El tronco era más grueso que el costado de un caballo, y se elevaba en una inmensidad de ramas que se expandían cargadas de unas hojas de un pálido color verde plata y unos pequeños frutos dorados que desprendían un hedor terrible. Y desde debajo de la corteza nos miraba un rostro humano cubierto y difuminado hasta convertirse en una mera sugestión, con las manos cruzadas sobre el pecho como un cadáver. Dos grandes raíces se bifurcaban al pie del árbol, y en el hueco que quedaba entre ellas descansaba un esqueleto prácticamente sepultado por el musgo y las hojas en estado de descomposición. Una raíz más pequeña se retorcía y salía a través de una de las órbitas de los ojos, y la hierba se alzaba por entre las costillas y los fragmentos oxidados de cota de malla. Sobre el cuerpo quedaban los restos de un escudo, apenas visible la marca del águila negra de dos cabezas: el emblema real de Rosya.
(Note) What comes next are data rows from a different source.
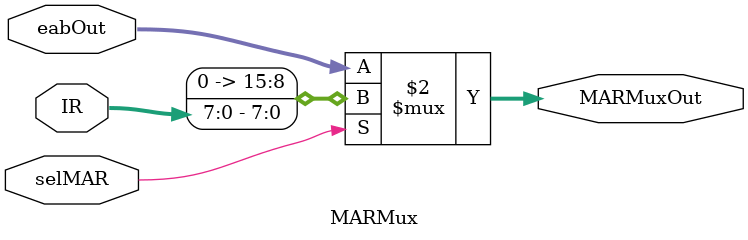
<source format=v>
`timescale 1ns / 1ps
module MARMux(
    input [7:0] IR,
    input selMAR,
    input [15:0] eabOut,
    output [15:0] MARMuxOut
    );
	 
	 assign MARMuxOut = selMAR == 1'b0 ? eabOut : {{8{1'b0}}, IR};


endmodule

</source>
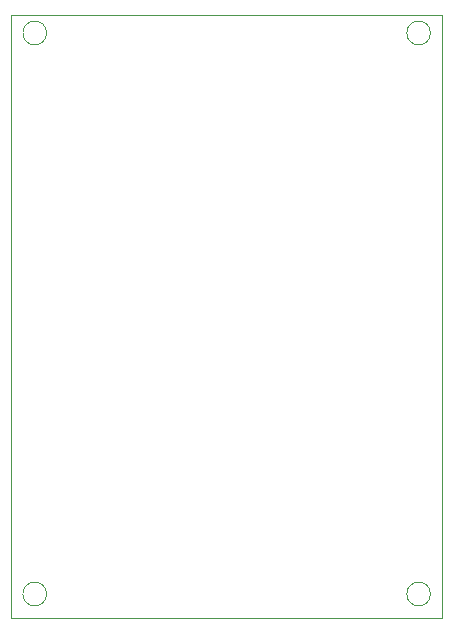
<source format=gm1>
G04 #@! TF.GenerationSoftware,KiCad,Pcbnew,7.0.7*
G04 #@! TF.CreationDate,2024-09-10T18:09:56+02:00*
G04 #@! TF.ProjectId,meteo-home,6d657465-6f2d-4686-9f6d-652e6b696361,rev?*
G04 #@! TF.SameCoordinates,Original*
G04 #@! TF.FileFunction,Profile,NP*
%FSLAX46Y46*%
G04 Gerber Fmt 4.6, Leading zero omitted, Abs format (unit mm)*
G04 Created by KiCad (PCBNEW 7.0.7) date 2024-09-10 18:09:56*
%MOMM*%
%LPD*%
G01*
G04 APERTURE LIST*
G04 #@! TA.AperFunction,Profile*
%ADD10C,0.050000*%
G04 #@! TD*
G04 APERTURE END LIST*
D10*
X108000000Y-51500000D02*
G75*
G03*
X108000000Y-51500000I-1000000J0D01*
G01*
X108000000Y-99000000D02*
G75*
G03*
X108000000Y-99000000I-1000000J0D01*
G01*
X140500000Y-99000000D02*
G75*
G03*
X140500000Y-99000000I-1000000J0D01*
G01*
X140500000Y-51500000D02*
G75*
G03*
X140500000Y-51500000I-1000000J0D01*
G01*
X105000000Y-50000000D02*
X141500000Y-50000000D01*
X141500000Y-101000000D01*
X105000000Y-101000000D01*
X105000000Y-50000000D01*
M02*

</source>
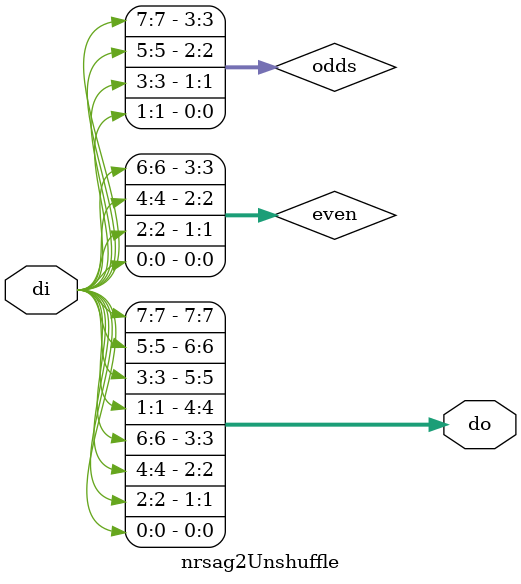
<source format=v>

module nrsag2(input [7:0] di, ci, output [7:0] do); // 24 NOT, 20 XOR, 88 MUX
	wire [7:0] d, c, co;
	wire [3:0] t1, t2, t3;

	nrsag2Stage stage_1 (di, ci, d, c); // 12 NOT, 10 XOR, 48 MUX (co=c is used)
	nrsag2Stage stage_2 (d, c, do, co); // 12 NOT, 10 XOR, 40 MUX (co=co is unused)
endmodule

module nrsag2Stage(input [7:0] di, ci, output [7:0] do, co);
	wire [7:0] d1, d2, c1, c2;
	wire [3:0] t1, t2, t3;

	nrsag2CtrlUnit ctrl_1 (ci, c1, t1, 2'b 00);
	nrsag2CtrlUnit ctrl_2 (c1, c2, t2, 2'b 10);
	nrsag2CtrlUnit ctrl_3 (c2, co, t3, 2'b 11);

	nrsag2DataUnit data_1 (di, d1, t1);
	nrsag2DataUnit data_2 (d1, d2, t2);
	nrsag2DataUnit data_3 (d2, do, t3);
endmodule

module nrsag2CtrlUnit(input [7:0] ci, output [7:0] co, output [3:0] t, input [1:0] sel);
	wire x[7:0]; // prefix xor-sum over ci, partially broken depending on sel
	assign x[0] = ci[0];
	assign x[1] = ci[1] ^ x[0];
	assign x[2] = ci[2] ^ (sel[0] ? 1'b 0 : x[1]);
	assign x[3] = ci[3] ^ x[2];
	assign x[4] = ci[4] ^ (sel[1] ? 1'b 0 : x[3]);
	assign x[5] = ci[5] ^ x[4];
	assign x[6] = ci[6] ^ (sel[0] ? 1'b 0 : x[5]);
	assign x[7] = ci[7] ^ x[6]; // unused ;)

	// butterfly control signals
	assign t[0] = !x[0];
	assign t[1] = !x[2];
	assign t[2] = !x[4];
	assign t[3] = !x[6];

	nrsag2DataUnit unshuffle (ci, co, t);
endmodule

module nrsag2DataUnit(input [7:0] di, output [7:0] do, input [3:0] t);
	wire [7:0] do_shuffled;
	assign do_shuffled[1:0] = t[0] ? {di[0], di[1]} : di[1:0];
	assign do_shuffled[3:2] = t[1] ? {di[2], di[3]} : di[3:2];
	assign do_shuffled[5:4] = t[2] ? {di[4], di[5]} : di[5:4];
	assign do_shuffled[7:6] = t[3] ? {di[6], di[7]} : di[7:6];

	nrsag2Unshuffle unshuffle (do_shuffled, do);
endmodule

module nrsag2Unshuffle(input [7:0] di, output [7:0] do);
	wire [3:0] even = {di[6], di[4], di[2], di[0]};
	wire [3:0] odds = {di[7], di[5], di[3], di[1]};
	assign do = {odds, even};
endmodule

</source>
Detuvimos los caballos, con sus jadeos y resoplidos, a muy poca distancia de las ramas del árbol. Oí a mi espalda un restallido repentino similar al de la puerta de un horno cuando la cierras de golpe, y en ese preciso instante me golpeó algo muy pesado que había salido de la nada, y me tiró de la silla. Me di contra el suelo y me hice daño; me quedé sin aire en los pulmones, me raspé el codo y me magullé las piernas.
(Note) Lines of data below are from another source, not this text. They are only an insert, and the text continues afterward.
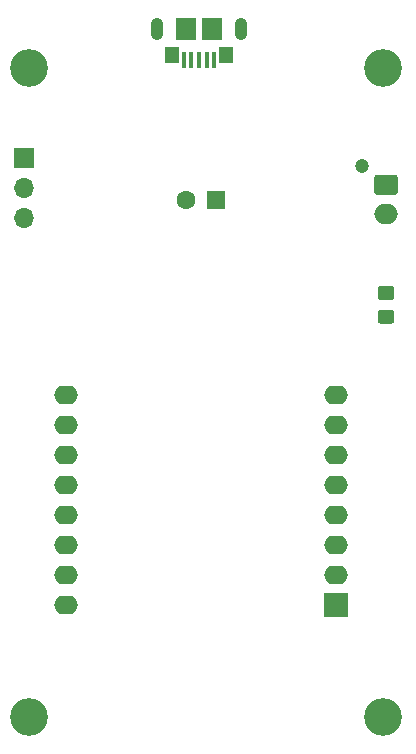
<source format=gts>
%TF.GenerationSoftware,KiCad,Pcbnew,(5.1.10)-1*%
%TF.CreationDate,2021-08-25T17:12:23+08:00*%
%TF.ProjectId,wemos_board,77656d6f-735f-4626-9f61-72642e6b6963,rev?*%
%TF.SameCoordinates,Original*%
%TF.FileFunction,Soldermask,Top*%
%TF.FilePolarity,Negative*%
%FSLAX46Y46*%
G04 Gerber Fmt 4.6, Leading zero omitted, Abs format (unit mm)*
G04 Created by KiCad (PCBNEW (5.1.10)-1) date 2021-08-25 17:12:23*
%MOMM*%
%LPD*%
G01*
G04 APERTURE LIST*
%ADD10C,3.200000*%
%ADD11O,2.000000X1.600000*%
%ADD12R,2.000000X2.000000*%
%ADD13R,1.750000X1.900000*%
%ADD14R,0.400000X1.400000*%
%ADD15O,1.050000X1.900000*%
%ADD16R,1.150000X1.450000*%
%ADD17O,2.000000X1.700000*%
%ADD18C,1.200000*%
%ADD19R,1.600000X1.600000*%
%ADD20C,1.600000*%
%ADD21O,1.700000X1.700000*%
%ADD22R,1.700000X1.700000*%
G04 APERTURE END LIST*
D10*
%TO.C,REF\u002A\u002A*%
X115000000Y-120000000D03*
%TD*%
%TO.C,REF\u002A\u002A*%
X145000000Y-120000000D03*
%TD*%
%TO.C,REF\u002A\u002A*%
X115000000Y-65000000D03*
%TD*%
%TO.C,REF\u002A\u002A*%
X145000000Y-65000000D03*
%TD*%
D11*
%TO.C,U1*%
X140970000Y-107950000D03*
D12*
X140970000Y-110490000D03*
D11*
X140970000Y-105410000D03*
X140970000Y-102870000D03*
X140970000Y-100330000D03*
X140970000Y-97790000D03*
X140970000Y-95250000D03*
X140970000Y-92710000D03*
X118110000Y-92710000D03*
X118110000Y-95250000D03*
X118110000Y-97790000D03*
X118110000Y-100330000D03*
X118110000Y-102870000D03*
X118110000Y-105410000D03*
X118110000Y-107950000D03*
X118110000Y-110490000D03*
%TD*%
%TO.C,R1*%
G36*
G01*
X144789999Y-83490000D02*
X145690001Y-83490000D01*
G75*
G02*
X145940000Y-83739999I0J-249999D01*
G01*
X145940000Y-84440001D01*
G75*
G02*
X145690001Y-84690000I-249999J0D01*
G01*
X144789999Y-84690000D01*
G75*
G02*
X144540000Y-84440001I0J249999D01*
G01*
X144540000Y-83739999D01*
G75*
G02*
X144789999Y-83490000I249999J0D01*
G01*
G37*
G36*
G01*
X144789999Y-85490000D02*
X145690001Y-85490000D01*
G75*
G02*
X145940000Y-85739999I0J-249999D01*
G01*
X145940000Y-86440001D01*
G75*
G02*
X145690001Y-86690000I-249999J0D01*
G01*
X144789999Y-86690000D01*
G75*
G02*
X144540000Y-86440001I0J249999D01*
G01*
X144540000Y-85739999D01*
G75*
G02*
X144789999Y-85490000I249999J0D01*
G01*
G37*
%TD*%
D13*
%TO.C,J1*%
X128279698Y-61700000D03*
D14*
X130054698Y-64350000D03*
X130704698Y-64350000D03*
X128104698Y-64350000D03*
X128754698Y-64350000D03*
X129404698Y-64350000D03*
D13*
X130529698Y-61700000D03*
D15*
X132979698Y-61700000D03*
X125829698Y-61700000D03*
D16*
X127084698Y-63930000D03*
X131724698Y-63930000D03*
%TD*%
%TO.C,D1*%
G36*
G01*
X144490000Y-74080000D02*
X145990000Y-74080000D01*
G75*
G02*
X146240000Y-74330000I0J-250000D01*
G01*
X146240000Y-75530000D01*
G75*
G02*
X145990000Y-75780000I-250000J0D01*
G01*
X144490000Y-75780000D01*
G75*
G02*
X144240000Y-75530000I0J250000D01*
G01*
X144240000Y-74330000D01*
G75*
G02*
X144490000Y-74080000I250000J0D01*
G01*
G37*
D17*
X145240000Y-77430000D03*
D18*
X143240000Y-73330000D03*
%TD*%
D19*
%TO.C,C1*%
X130810000Y-76200000D03*
D20*
X128310000Y-76200000D03*
%TD*%
D21*
%TO.C,J2*%
X114570000Y-77740000D03*
X114570000Y-75200000D03*
D22*
X114570000Y-72660000D03*
%TD*%
M02*

</source>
Me retorcí. Tenía a Kasia encima: me había tirado del caballo. Levanté la vista más allá de ella. Mi yegua estaba por los aires, sobre nosotras, descabezada. Una monstruosidad similar a una mantis religiosa la sujetaba con las patas delanteras. La mantis se confundía con el árbol-corazón, de fondo: unos ojos estrechos con la misma forma que sus frutos y un cuerpo del mismo verde plateado de las hojas. Le había arrancado la cabeza a la yegua de un solo mordisco, en el mismo movimiento de acometida. A nuestra espalda había caído otro soldado decapitado y un tercero gritaba, sin una pierna, retorciéndose presa de otra mantis: había una docena de aquellas criaturas, estaban saliendo de los árboles.